Varoluş gerçekten bir yanılsama mı? Beklenmedik olaylar ve temel matematiğin mükemmel düzeni bilgisayar tarafından üretilen bir gerçeklik olasılığını ima etse de, bazı kuantum araştırmaları evrenin, simülasyon olabilmek fazla karmaşık olduğunu ortaya koyuyor.

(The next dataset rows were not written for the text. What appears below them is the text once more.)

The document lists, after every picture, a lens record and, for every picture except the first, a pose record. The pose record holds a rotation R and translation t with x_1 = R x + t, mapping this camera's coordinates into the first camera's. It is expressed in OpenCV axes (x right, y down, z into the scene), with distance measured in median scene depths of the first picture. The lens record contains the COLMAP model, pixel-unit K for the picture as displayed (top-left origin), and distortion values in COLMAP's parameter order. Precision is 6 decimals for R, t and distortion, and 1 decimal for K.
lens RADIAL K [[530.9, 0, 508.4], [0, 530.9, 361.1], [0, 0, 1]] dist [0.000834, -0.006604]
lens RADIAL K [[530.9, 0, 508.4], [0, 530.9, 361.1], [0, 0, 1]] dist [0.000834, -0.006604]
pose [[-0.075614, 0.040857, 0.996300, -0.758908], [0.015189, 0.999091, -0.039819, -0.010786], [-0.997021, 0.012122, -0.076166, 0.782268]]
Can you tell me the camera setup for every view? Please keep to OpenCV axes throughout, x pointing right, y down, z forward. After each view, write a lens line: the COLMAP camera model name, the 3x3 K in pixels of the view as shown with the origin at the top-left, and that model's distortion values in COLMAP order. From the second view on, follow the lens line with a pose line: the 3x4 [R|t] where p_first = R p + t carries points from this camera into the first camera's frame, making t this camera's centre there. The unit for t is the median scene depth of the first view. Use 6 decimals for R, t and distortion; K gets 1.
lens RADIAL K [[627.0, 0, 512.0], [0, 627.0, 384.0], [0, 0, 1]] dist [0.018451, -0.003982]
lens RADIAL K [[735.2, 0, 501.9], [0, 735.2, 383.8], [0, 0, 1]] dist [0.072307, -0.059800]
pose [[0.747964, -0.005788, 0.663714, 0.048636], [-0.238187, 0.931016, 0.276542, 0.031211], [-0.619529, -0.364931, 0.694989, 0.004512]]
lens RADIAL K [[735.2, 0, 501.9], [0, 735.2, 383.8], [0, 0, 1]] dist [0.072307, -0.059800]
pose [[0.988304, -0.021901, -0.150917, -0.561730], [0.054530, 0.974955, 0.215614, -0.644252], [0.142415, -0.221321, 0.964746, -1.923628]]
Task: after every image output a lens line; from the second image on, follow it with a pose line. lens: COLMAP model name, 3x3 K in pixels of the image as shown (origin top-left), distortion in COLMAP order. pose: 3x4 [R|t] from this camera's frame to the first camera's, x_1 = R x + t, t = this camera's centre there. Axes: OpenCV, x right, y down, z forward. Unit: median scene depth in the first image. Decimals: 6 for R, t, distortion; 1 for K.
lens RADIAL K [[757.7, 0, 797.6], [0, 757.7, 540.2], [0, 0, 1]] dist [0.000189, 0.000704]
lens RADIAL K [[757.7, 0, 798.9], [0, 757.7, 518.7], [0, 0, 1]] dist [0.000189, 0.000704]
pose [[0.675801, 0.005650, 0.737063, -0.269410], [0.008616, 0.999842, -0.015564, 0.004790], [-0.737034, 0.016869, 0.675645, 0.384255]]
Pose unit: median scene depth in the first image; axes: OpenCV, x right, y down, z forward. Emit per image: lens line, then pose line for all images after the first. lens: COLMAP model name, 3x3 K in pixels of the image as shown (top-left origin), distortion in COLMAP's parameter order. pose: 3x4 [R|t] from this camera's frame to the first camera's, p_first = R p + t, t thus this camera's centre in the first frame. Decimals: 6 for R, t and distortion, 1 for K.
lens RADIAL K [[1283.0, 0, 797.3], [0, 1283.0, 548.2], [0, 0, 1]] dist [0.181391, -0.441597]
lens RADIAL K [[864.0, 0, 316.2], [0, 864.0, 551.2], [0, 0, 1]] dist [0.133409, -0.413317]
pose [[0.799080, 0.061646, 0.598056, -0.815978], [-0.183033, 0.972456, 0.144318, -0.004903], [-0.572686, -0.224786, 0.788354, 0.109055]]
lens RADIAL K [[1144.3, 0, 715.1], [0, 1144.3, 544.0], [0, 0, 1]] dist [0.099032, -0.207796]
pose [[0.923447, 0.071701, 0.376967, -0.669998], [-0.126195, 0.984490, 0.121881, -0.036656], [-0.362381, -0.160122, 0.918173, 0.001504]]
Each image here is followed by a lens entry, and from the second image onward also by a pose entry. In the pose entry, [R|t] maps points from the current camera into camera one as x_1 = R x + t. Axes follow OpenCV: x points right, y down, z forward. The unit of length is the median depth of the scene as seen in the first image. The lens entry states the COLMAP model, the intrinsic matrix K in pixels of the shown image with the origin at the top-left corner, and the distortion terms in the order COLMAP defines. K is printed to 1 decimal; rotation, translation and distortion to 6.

Oxford Üniversitesi'nden bir ekip, aksi yöndeki güçlü felsefi ve teorik iddialara rağmen, evrenin yazılımdan fazlası olduğuna dair nispeten önemli kanıtlar keşfetti. Hall etkisi gibi belirli kuantum süreçlerini tanımlamaya çalışmak oldukça zordur. Buna göre Kuantum Monte Carlo yaklaşımını kullanarak sadece birkaç yüz elektronu simüle etmeye çalışmak evrende mevcut olandan daha fazla atom gerektiriyor.
Bu konseptte tek bir elektron parçacığının sadece 20 dönüşünü saklamak için 1 terabayt hafıza gerekir. Böyle bir simülasyonu çalıştıracak bir varlığın binlerce yıl ötenin bilgisayar teknolojisine sahip olması gerekiyor.
Simülasyon teorisi henüz insan varlığı ve evren hakkında daha derin bilgiye ulaşma arayışıyla izlenen akademik bir çalışma. Hala özgür iradeye, kendi dünyamızı keşfetme yeteneğine ve (varsa) altta yatan bilimsel gerçekleri belirleme kapasitesine sahip görünüyoruz.
Eğer yalnızca bir simülasyondan ibaretsek çabalarımızın sonucu değişebilir ancak bu onların önemini azaltmaz.